_Text passage_:
────────────────────
NOTE: Although cash equivalents are now guaranteed losers as investments, this does NOT mean cash is trash. If you live here in the USA, you still need US dollars to pay your expenses. So you still need to keep your rent money and the customary “emergency fund” in US dollars. It’s your longer term investments that face the big inflationary risks.

Model Portfolio: buying Hong Kong dollar CD

May 8, 2008 by dopplervalueinvesting

I am buying an Everbank Hong Kong dollar CD for 10% of the model portfolio. To simulate the time it takes to open an account at Everbank, this transaction will take place at the close of business next Thursday, May 15th at the prevailing exchange rate. The transaction cost of the currency exchange will be 1%.

Nicknames for fake bargain stocks

May 8, 2008 by dopplervalueinvesting

Just for kicks, let’s compile a list of nicknames for fake bargain stocks. Warren Buffett’s nickname for these is the cigar butt. I don’t like this term, because I think ALL cigars are DISGUSTING, new or used. Another popular term is “value trap”. My terms:
Used chewing gum stock
Used bubblegum stock
Yugo stock
Imposter stock
Mirage stock
Wild goose chase stock
Iron pyrite stock
Junk stock
Counterfeit value stock

Let’s hear some more nicknames for stocks that look like good values according to conventional yardsticks but are actually of lousy quality.
────────────────────
_Dataset records_:
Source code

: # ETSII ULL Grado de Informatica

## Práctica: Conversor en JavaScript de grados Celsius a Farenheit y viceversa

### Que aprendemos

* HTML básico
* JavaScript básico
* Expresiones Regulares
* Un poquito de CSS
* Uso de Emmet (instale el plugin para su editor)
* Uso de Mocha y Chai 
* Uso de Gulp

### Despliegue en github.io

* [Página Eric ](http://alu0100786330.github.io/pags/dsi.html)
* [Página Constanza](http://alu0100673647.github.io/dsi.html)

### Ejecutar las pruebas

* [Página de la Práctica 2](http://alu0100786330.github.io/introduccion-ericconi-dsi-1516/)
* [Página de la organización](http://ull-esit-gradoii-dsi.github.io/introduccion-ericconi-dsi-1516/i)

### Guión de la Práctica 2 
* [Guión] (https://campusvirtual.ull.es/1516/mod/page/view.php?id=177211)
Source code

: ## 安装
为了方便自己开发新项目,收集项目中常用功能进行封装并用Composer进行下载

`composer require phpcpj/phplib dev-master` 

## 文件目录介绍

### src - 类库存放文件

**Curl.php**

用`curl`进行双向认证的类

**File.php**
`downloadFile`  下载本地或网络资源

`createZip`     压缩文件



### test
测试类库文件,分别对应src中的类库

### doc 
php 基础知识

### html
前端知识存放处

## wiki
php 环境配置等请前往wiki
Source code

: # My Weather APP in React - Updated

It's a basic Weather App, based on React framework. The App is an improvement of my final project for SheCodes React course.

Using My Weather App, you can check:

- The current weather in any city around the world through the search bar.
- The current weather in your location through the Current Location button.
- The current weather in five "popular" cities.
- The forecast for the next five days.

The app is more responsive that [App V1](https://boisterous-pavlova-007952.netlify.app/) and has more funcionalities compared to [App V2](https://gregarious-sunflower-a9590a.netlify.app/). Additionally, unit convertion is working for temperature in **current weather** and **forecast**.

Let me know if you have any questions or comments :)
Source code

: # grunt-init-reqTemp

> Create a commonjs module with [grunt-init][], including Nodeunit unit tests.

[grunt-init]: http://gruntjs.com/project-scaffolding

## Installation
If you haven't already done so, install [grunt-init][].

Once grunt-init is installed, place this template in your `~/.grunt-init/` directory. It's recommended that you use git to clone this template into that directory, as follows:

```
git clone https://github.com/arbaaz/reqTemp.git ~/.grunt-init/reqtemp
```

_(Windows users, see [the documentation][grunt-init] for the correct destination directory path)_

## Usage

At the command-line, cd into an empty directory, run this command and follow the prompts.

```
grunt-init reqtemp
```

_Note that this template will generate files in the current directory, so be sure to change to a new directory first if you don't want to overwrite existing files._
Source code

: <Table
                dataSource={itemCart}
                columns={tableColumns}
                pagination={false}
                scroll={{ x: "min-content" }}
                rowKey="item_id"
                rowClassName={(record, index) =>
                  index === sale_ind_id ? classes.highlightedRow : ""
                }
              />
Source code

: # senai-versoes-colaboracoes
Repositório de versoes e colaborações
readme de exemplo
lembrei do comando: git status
────────────────────
_Problem requirements_: Could you pick up the investing blog posts after their last sentence and continue writing them?

_Answer section_:
Model Portfolio: buying Japan

May 8, 2008 by dopplervalueinvesting

The Doppler Model Portfolio is purchasing Japanese investments – DFJ (WisdomTree Japan Small-Cap Dividend ETF) for 10% of the portfolio and FXY (CurrencyShares Japanese Yen ETF) for another 10% of the portfolio. In keeping with the rules I set, these purchases will take place at the closing price tomorrow (Friday, May 9th).

The Doppler Value Portfolio

May 8, 2008 by dopplervalueinvesting

The Doppler Value Model Portfolio is my simulated portfolio. The rules are as follows:
1. The initial portfolio consists of $100,000 in cash and begins on May 8th, 2008.
2. In the interest of simplicity, the model portfolio is NOT subject to taxes, much like an IRA account. An identical taxable account will fare worse, but the low turnover will minimize the difference between the after-tax and pre-tax performance when compared to investment strategies that involve higher turnover.
3. Sales and purchases of stocks will take place at the close of trading at least one COMPLETE calendar day after I announce the transaction. So if I announce a trade on a Tuesday, the trade takes place at the closing price on Wednesday. If I announce a trade on a Friday or over the weekend, the trade takes place at the closing price the following Monday. If I announce a trade on a holiday, the trade takes place at the closing price the next day that the market is open.
4. The commission for all stock trades will be 4 cents per share or $40, whichever is greater. I know that there are many brokerage firms with cheaper commissions, but I’m making some conservative assumptions to balance out my aggressive consumptions elsewhere in these rules.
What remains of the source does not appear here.